アメリカCIAは、米軍によるイラン核施設への空爆で核開発計画に深刻な打撃を与えたと発表。主要施設の再建には数年かかる見通しである。
6月25日、アメリカ中央情報局(CIA)のジョン・ラトクリフ長官は、信頼性の高い情報に基づき、アメリカが21日夜(日本時間22日午前)に実施した空爆によってイランの核計画は重大な打撃を受けたと発表した。核施設の再建には数年を要する見通しである。
ラトクリフ長官は声明の中で、歴史的に信頼されてきた情報源および精度の高い手法により、得られた新たな分析結果として、イラン国内の複数の重要核施設が破壊され、回復には長期間を要すると説明した。
この見解はホワイトハウスの立場と一致する。
6月21日、アメリカ軍は14発のバンカーバスター弾と「トマホーク」ミサイルを組み合わせ、イラン国内のフォルドー、ナタンズ、イスファハンに位置する3か所の核施設を標的にした攻撃を実施した。米軍がイスラエルによる核計画破壊作戦に初めて直接参加した形となる。
その48時間後、イランとイスラエルは停戦協定に合意したと共同発表を行った。
24日には、CNN、FOX、NBC、「ニューヨーク・タイムズ」などの主要メディアは、国防情報局(DIA)の初期報告を引用し、空爆の効果に疑義を呈した。

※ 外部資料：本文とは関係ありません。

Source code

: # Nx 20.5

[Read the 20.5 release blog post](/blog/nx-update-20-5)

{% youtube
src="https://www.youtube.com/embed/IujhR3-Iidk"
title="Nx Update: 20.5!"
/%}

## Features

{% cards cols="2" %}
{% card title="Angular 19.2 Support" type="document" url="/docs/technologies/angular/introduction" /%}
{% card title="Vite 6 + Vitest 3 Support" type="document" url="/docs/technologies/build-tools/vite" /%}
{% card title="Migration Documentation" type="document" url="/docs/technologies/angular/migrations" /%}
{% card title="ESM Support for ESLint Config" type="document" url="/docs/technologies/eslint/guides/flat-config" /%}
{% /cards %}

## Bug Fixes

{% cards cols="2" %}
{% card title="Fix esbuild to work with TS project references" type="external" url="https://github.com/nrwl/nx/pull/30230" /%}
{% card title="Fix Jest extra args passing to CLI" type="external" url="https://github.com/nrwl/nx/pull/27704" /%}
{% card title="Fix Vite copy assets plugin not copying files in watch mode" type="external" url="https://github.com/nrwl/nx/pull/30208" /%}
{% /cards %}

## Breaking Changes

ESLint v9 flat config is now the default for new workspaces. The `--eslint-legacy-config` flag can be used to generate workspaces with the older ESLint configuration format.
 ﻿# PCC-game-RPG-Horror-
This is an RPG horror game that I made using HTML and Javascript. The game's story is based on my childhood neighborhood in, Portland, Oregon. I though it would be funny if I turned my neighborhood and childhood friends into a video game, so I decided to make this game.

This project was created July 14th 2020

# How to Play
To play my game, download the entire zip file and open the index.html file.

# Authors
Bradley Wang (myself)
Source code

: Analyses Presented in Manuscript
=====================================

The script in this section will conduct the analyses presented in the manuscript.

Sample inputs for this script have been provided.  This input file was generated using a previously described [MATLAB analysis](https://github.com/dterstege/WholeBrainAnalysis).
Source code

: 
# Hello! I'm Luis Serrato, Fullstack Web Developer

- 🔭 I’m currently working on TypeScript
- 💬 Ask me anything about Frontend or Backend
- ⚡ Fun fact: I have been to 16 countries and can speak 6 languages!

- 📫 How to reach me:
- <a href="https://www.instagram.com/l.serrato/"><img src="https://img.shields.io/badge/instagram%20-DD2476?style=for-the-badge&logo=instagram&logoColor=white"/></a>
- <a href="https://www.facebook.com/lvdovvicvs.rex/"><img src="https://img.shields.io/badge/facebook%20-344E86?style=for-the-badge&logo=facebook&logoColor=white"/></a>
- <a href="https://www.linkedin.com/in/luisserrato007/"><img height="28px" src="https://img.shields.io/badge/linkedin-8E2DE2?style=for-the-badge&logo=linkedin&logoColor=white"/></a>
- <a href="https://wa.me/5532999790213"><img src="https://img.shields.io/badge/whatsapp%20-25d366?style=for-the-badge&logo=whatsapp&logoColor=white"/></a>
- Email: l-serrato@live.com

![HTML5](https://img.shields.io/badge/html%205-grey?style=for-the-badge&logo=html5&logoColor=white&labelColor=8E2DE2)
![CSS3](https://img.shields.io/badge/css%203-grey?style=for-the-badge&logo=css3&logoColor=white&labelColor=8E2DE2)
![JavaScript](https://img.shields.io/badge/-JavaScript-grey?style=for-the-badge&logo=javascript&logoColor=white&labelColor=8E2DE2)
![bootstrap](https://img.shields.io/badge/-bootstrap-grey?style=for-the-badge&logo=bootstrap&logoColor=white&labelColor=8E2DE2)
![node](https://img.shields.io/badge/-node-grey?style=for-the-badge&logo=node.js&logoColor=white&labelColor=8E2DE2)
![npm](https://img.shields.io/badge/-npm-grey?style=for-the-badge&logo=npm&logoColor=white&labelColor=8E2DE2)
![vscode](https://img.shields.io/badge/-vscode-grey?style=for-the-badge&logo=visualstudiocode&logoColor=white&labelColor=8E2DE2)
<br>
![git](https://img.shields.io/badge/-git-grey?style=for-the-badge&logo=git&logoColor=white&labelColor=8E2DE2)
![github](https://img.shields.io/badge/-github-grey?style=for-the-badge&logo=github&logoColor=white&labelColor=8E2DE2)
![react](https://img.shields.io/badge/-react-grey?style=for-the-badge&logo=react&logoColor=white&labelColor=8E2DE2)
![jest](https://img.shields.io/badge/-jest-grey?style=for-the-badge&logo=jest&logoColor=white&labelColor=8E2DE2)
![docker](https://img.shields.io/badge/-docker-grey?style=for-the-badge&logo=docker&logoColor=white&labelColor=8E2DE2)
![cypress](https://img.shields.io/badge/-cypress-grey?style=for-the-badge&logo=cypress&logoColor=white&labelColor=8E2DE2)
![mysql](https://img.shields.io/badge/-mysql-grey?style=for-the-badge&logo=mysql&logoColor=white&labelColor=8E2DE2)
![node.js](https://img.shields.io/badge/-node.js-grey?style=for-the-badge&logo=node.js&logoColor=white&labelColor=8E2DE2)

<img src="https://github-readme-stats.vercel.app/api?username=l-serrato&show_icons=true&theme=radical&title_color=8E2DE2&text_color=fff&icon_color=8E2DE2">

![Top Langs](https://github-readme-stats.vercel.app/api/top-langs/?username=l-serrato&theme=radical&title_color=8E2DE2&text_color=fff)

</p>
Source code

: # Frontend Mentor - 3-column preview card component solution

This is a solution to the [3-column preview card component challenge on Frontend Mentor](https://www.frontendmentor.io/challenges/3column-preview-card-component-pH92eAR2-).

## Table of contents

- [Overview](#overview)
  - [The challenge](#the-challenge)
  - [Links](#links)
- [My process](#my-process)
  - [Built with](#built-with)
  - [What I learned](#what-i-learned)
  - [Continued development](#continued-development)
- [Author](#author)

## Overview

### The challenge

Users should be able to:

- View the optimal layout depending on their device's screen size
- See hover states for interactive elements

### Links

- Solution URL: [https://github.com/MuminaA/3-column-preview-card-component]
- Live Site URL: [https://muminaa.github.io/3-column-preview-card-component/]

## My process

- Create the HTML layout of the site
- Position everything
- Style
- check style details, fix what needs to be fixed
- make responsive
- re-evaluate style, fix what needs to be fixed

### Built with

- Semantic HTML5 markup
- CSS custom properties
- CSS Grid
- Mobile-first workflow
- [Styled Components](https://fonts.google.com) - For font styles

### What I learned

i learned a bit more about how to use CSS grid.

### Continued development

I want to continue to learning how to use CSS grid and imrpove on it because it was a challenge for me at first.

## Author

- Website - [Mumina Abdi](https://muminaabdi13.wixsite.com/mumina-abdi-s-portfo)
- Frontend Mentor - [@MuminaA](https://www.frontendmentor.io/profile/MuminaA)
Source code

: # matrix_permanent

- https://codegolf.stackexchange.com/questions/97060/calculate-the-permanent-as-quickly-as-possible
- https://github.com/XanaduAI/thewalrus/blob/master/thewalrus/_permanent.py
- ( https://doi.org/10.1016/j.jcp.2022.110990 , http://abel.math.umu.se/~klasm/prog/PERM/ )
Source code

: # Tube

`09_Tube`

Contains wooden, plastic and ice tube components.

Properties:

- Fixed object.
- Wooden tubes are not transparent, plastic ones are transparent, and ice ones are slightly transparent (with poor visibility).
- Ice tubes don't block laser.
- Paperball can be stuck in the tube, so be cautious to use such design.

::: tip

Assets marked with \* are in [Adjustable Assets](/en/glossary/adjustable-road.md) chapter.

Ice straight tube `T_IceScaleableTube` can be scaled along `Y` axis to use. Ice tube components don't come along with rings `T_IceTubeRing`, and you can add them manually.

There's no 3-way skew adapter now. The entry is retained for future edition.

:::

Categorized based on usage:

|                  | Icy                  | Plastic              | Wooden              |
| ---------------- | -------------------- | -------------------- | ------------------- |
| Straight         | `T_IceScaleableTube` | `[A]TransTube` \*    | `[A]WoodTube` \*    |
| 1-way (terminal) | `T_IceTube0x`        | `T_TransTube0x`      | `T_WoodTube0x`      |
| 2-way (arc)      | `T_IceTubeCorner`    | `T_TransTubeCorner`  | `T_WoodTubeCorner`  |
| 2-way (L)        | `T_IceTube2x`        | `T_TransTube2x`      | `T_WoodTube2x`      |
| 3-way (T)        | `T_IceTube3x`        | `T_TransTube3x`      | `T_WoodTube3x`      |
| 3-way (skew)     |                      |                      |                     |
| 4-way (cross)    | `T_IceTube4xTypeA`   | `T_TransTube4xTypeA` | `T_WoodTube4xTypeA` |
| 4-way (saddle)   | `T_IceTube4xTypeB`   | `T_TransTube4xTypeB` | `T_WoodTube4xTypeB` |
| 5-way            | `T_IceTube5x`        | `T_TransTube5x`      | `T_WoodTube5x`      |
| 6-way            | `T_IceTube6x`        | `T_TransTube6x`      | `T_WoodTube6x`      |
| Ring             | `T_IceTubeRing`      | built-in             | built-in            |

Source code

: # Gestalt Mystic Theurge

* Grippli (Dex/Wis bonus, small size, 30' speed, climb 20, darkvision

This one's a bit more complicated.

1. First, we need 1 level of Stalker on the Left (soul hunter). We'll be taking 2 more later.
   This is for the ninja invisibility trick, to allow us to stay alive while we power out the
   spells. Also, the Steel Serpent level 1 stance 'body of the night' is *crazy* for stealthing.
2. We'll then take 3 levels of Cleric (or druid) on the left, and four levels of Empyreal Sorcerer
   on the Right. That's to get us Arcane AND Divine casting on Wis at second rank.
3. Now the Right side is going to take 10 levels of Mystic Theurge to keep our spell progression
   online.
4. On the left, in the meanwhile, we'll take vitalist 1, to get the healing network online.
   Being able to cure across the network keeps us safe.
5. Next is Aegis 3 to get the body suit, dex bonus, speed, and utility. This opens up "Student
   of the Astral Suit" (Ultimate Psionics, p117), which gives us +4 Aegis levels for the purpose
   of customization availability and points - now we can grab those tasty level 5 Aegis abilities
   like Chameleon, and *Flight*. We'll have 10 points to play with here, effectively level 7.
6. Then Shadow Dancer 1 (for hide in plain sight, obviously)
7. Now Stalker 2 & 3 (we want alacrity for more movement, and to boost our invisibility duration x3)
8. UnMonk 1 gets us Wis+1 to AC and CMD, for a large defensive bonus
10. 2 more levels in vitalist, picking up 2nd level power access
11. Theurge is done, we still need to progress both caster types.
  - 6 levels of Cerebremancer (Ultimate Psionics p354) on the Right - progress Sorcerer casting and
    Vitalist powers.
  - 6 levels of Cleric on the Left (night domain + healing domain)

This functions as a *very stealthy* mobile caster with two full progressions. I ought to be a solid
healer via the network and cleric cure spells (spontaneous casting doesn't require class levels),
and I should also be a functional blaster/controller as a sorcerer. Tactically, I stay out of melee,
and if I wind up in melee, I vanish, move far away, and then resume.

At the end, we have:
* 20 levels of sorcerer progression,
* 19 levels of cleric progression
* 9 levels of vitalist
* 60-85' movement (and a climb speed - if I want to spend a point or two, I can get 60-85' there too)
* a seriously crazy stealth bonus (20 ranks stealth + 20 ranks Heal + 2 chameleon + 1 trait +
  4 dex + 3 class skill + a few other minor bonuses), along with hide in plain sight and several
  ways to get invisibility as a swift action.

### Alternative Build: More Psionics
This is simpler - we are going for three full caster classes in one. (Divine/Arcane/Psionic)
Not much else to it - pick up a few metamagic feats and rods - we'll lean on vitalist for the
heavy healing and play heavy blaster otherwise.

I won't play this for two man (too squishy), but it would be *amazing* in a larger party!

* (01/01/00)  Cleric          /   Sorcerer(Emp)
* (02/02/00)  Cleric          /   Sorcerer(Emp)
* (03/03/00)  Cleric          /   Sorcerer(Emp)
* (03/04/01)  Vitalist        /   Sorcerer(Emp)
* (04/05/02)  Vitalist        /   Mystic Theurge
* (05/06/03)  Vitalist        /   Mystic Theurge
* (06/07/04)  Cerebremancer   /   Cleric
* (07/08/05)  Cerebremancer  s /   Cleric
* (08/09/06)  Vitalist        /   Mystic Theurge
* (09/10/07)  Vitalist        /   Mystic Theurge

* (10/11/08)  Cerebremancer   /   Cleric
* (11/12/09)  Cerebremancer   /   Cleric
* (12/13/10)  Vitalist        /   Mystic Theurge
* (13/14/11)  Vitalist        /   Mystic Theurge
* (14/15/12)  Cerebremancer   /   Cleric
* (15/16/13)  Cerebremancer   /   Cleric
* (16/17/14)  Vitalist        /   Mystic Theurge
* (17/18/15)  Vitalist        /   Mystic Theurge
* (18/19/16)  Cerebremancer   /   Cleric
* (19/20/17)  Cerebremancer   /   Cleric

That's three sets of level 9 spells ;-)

これに対し、ホワイトハウスは25日、イスラエル原子力委員会、国際原子力機関(IAEA)、および科学・国際安全保障研究所(ISIS)の声明を公表し、メディア報道への反論を行った。
同日、DIAも声明を発し、メディアに流出した初期報告はあくまで暫定的かつ信頼性の低い評価であり、最終的な結論とは異なると説明した。
この初期評価は、アメリカ中央軍(CENTCOM)の戦闘損害評価に基づいており、イランの核計画は数か月の遅延にとどまり、攻撃前にイラン側は大部分の濃縮ウランを移動させていたとの見解を示している。
DIAは、今後新たな情報の入手に伴い、この評価を引き続き修正していく方針を示した。
「信頼性の低い評価」とは、十分に検証されていない不完全な情報に基づいた結論を意味しており、さらなる分析によって見解は変化する可能性がある。
6月25日、ヘグセス国防長官は、国防総省が連邦捜査局(FBI)と連携し、今回のDIA機密報告書の漏洩事件に関する正式な調査を開始したと発表した。ヘグセス長官は、26日午前8時(東部時間)に記者会見を開く予定である。
ギャバード国家情報長官もホワイトハウスの立場を支持し、イランの主要核施設は完全に破壊され、再建には長期の時間を要すると述べた。
ギャバード長官はSNS「X」で、「イランが再建を選ぶ場合、ナタンズ、フォルドー、イスファハンの全施設を完全に再建する必要があり、それには数年を要する」と投稿した。